Unfortunately, the mission controller was named Bob, after the Roman god of lazy eyes and uncoordinated pitching.
This was a series of truly bad rolls of the dice. Two of their three stablizers failed, they had bad altimeter data because "the slope of the asteroid's surface had apparently caused the altimeter to misjudge... estimates of the craft's altitude," and then they got below 100 meters while the antenna switchover was happening. They sent the separate command without realizing the thrusters to maintain minimum altitude had just fired, because of that break in communications. So the article says, though it's not a sterling example of great science writing, I'll give you that.
The "mission officials are saying "Our readiness was not so complete," to their credit, but it's not like they're complete incompetents. More like they're pushing the technology: the altimeter hadn't ever been used before, for the obvious example.
Sort of fits the cheaper/faster model of robotic exploration. You have your hits and your misses. This isn't a Cassini Cadillac of a probe.
"Fundamentalism" isn't about divine morality. It's about human authority.
You'd sure know more if you went to the (somewhat unclear) article, which would obviate the need for lots of your conjecture.
The main probe has been going on one of its three "stablizing wheels," the other two having failed. There's a sidebar link in the article to an earlier one about those failures. Mission controllers have been burning extra fuel keeping the thing at the right distance from the asteroid, facing the asteroid, and with its solar panels facing the sun; they already had that against them. Then the altimeter data they were getting was bad, they were closer than they thought, because some combination of the laser altimeter (previously untested) and the slope of the asteroid's surface confused the data.

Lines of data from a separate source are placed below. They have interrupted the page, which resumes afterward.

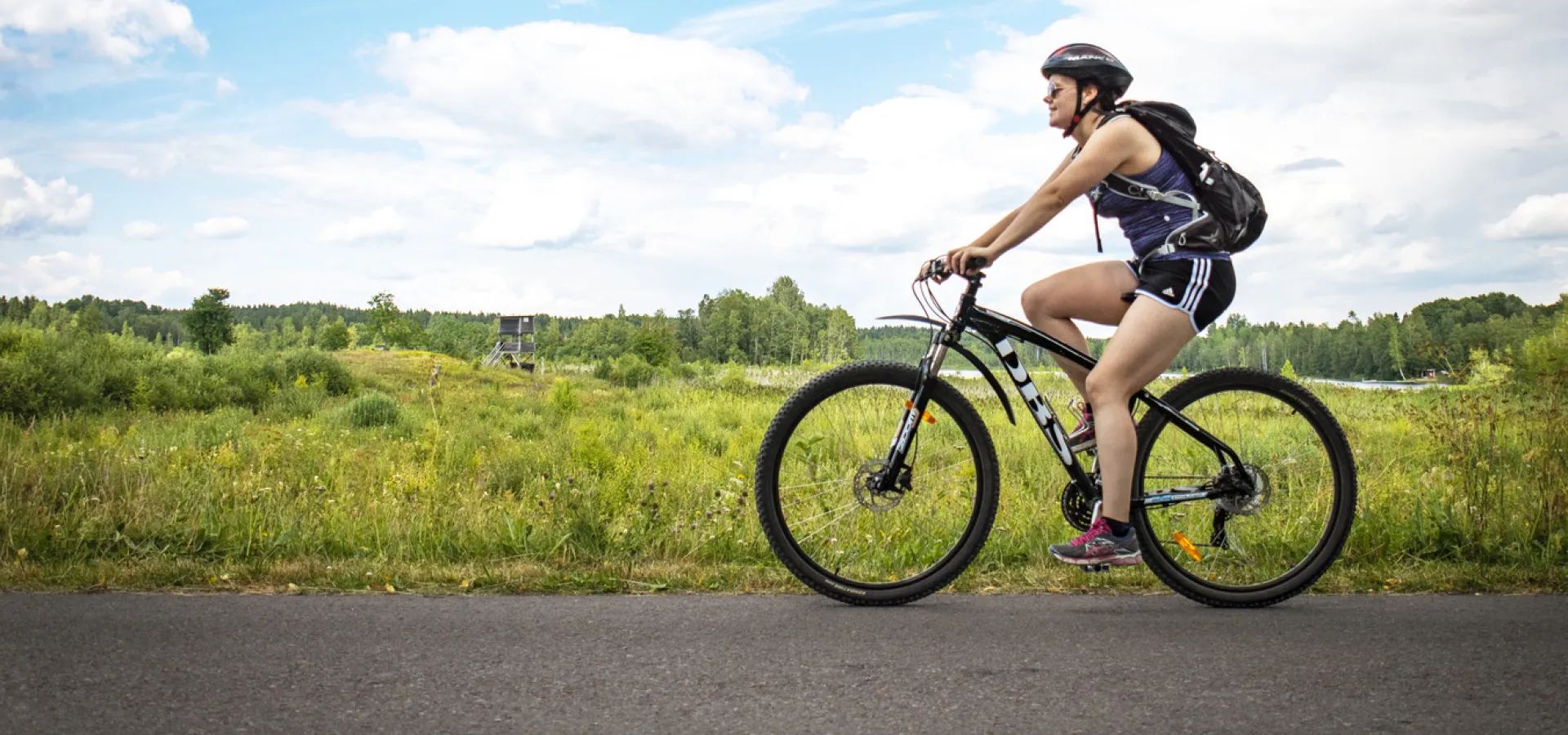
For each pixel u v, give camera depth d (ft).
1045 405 11.16
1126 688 7.66
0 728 6.53
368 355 200.44
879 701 7.34
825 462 10.99
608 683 7.70
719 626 9.45
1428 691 7.61
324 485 19.61
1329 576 11.94
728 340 561.84
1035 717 7.02
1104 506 10.46
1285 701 7.38
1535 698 7.44
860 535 11.05
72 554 12.34
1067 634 9.27
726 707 7.17
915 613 10.11
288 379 94.38
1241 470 11.24
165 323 638.94
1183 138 10.02
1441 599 10.86
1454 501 13.93
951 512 11.13
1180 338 10.29
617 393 92.07
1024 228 10.19
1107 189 10.32
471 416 56.80
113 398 65.57
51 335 73.67
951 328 10.98
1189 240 10.12
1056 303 10.92
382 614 9.73
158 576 11.11
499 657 8.34
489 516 14.89
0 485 14.80
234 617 9.52
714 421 49.62
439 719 6.86
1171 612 10.22
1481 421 15.34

They realized they were within 100 meters and had to send the detach command while the antenna switch was happening. The blackout prevented them from realizing a "keep above minimum altitude" engine thrust had just gone off.
This is much more of a reflection of this model of probe: it's cheaper, it's faster to develop, and there are going to be failures like the Beagle and this.
(Personally I do think there'd be a big gain if, before and after missions like this, the code got reviewed. I doubt very much that hackers in Idaho would have foreseen the failed stabilizers, the workaround, the potential for misjudging the altimeter data, and the combination of the blackout and the necessity for the release command. But in terms of intellectual freedom, it'd be a nice statement, and the Post Mortems would sure feature a lot of people asking Feynman-esque questions about icewater and O-rings.)
"Fundamentalism" isn't about divine morality. It's about human authority.
As a politician instead of a scientist, the first thing that came to mind when I read this story were the faces of the people who made the budget for that robot. They just heard that their spacecraft flung a $20million bag of money into the great unknown. I imagine that feels just about the same as getting kicked square in the nuts.
I am and always will be a stereotype, because who in their right mind prefers mono?
You joke, but I know something many of you probably haven't heard of.
The 2nd law of thermodynamics against Evolution. A chaotic soup of particles doesn't just magically tend towards order. For scientists to have any credibility, they would have to prove that there is some sort of huge source of energy external to the Earth. Consider this: according to my calculations, there would need to be at LEAST a few million terawatts of power hitting the Earth's surface, averaged over a year, for any of what we see now to have happened.